• What to work on
Report every line of the records below that contains the string "ground".

------------------------------------------------------------

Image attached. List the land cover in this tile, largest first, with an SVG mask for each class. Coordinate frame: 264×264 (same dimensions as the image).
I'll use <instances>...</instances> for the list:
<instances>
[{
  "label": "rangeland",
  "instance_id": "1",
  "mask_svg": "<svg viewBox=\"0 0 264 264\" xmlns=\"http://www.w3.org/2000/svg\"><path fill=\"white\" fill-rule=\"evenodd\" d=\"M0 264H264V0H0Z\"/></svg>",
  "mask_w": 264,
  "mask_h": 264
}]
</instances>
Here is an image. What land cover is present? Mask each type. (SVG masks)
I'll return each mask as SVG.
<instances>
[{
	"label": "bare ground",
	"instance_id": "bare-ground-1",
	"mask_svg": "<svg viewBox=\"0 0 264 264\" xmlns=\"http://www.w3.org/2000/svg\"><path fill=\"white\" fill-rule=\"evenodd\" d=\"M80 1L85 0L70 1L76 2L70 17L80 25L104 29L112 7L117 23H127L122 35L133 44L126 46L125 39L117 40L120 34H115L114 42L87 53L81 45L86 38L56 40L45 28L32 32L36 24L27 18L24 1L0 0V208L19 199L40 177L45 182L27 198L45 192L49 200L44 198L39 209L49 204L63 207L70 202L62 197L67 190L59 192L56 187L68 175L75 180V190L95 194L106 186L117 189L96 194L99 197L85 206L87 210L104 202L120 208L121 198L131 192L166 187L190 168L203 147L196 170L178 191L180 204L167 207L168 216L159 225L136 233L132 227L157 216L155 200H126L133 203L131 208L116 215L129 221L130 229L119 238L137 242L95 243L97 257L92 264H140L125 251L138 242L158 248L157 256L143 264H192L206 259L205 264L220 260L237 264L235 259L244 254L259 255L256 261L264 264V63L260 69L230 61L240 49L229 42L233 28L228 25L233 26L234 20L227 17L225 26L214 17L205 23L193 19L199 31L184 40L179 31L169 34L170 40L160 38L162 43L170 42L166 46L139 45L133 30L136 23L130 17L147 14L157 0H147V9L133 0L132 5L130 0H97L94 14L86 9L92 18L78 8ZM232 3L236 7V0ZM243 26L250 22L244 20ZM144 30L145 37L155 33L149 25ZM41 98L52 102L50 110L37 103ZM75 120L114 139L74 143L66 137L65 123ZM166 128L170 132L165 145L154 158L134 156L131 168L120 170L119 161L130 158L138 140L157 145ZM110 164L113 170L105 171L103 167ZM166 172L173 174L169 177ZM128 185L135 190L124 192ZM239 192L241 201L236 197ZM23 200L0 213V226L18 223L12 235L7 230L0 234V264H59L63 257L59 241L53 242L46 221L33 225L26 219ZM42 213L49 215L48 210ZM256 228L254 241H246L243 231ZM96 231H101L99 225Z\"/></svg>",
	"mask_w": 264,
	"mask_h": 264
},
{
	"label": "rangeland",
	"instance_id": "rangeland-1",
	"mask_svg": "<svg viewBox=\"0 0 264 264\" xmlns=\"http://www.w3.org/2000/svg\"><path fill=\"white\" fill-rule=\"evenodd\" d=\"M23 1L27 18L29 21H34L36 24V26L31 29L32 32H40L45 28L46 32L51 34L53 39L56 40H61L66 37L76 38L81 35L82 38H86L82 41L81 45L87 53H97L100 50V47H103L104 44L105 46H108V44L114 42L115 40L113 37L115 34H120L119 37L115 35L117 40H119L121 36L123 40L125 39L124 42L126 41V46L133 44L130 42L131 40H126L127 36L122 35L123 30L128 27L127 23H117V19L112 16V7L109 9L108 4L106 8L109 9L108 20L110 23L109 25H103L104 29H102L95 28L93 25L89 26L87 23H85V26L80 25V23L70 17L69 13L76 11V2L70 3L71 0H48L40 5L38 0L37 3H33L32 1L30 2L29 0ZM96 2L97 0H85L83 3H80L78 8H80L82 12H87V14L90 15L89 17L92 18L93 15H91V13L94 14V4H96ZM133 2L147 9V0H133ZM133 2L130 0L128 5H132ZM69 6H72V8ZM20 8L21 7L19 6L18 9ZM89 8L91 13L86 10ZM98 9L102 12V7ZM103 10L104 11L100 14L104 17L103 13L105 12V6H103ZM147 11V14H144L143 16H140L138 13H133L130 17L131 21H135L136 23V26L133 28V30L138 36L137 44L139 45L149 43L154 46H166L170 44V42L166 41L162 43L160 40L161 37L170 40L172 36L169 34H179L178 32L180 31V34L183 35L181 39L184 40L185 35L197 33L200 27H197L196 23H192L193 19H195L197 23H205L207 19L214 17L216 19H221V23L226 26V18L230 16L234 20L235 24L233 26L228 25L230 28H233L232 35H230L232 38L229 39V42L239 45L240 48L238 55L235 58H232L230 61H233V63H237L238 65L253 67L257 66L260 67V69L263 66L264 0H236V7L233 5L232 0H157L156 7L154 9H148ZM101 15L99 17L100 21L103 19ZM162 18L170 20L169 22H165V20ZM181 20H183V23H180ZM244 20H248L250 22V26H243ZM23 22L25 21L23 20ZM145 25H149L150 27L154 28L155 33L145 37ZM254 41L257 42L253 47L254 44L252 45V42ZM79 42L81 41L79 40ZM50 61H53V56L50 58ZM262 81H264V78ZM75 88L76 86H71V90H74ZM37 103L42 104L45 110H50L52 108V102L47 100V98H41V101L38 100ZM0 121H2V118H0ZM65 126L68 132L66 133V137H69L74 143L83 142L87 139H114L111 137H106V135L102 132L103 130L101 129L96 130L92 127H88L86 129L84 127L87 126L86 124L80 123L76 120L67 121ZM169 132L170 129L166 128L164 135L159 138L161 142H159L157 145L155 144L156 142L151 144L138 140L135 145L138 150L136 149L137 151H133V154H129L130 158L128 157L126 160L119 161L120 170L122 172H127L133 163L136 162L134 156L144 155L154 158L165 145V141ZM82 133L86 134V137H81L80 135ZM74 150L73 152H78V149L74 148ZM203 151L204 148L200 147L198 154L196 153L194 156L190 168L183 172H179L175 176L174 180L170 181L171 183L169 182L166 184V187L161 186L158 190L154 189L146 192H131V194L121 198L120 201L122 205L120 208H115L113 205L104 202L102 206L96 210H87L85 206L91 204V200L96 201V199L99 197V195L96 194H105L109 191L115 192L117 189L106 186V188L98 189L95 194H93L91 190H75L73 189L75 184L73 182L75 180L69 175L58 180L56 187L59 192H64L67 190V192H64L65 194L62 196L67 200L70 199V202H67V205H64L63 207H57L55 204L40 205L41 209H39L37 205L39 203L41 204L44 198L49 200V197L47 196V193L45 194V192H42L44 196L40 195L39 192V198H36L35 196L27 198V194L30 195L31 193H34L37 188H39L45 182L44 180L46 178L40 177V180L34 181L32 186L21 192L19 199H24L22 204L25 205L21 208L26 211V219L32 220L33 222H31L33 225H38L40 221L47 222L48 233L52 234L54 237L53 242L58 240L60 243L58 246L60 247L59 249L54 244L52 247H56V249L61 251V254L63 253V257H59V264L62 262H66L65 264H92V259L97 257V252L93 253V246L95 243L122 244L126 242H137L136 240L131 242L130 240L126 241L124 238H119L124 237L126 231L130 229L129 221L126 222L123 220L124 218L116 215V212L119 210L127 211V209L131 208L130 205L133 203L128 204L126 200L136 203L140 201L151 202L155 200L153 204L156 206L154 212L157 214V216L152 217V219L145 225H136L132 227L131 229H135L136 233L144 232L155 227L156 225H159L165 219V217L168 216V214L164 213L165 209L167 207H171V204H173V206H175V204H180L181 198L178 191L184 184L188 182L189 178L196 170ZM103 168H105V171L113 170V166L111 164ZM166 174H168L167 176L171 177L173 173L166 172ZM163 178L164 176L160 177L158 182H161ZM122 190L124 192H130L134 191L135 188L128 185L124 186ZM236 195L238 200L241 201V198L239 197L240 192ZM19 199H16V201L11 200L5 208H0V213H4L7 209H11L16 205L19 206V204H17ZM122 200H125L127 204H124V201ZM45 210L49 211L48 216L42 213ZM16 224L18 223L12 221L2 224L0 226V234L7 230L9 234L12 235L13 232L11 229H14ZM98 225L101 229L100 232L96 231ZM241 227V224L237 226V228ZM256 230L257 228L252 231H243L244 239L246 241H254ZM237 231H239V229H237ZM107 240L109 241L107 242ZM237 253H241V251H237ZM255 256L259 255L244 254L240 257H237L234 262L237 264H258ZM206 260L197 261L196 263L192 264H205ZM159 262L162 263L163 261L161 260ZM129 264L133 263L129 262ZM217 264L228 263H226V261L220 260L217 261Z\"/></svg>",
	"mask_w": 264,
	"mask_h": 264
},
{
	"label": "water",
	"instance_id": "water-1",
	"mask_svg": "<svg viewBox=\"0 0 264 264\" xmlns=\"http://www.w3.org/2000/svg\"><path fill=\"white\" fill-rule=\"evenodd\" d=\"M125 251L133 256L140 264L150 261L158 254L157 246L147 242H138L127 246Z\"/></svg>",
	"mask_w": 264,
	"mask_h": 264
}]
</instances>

------------------------------------------------------------

• Answer
	"label": "bare ground",
	"instance_id": "bare-ground-1",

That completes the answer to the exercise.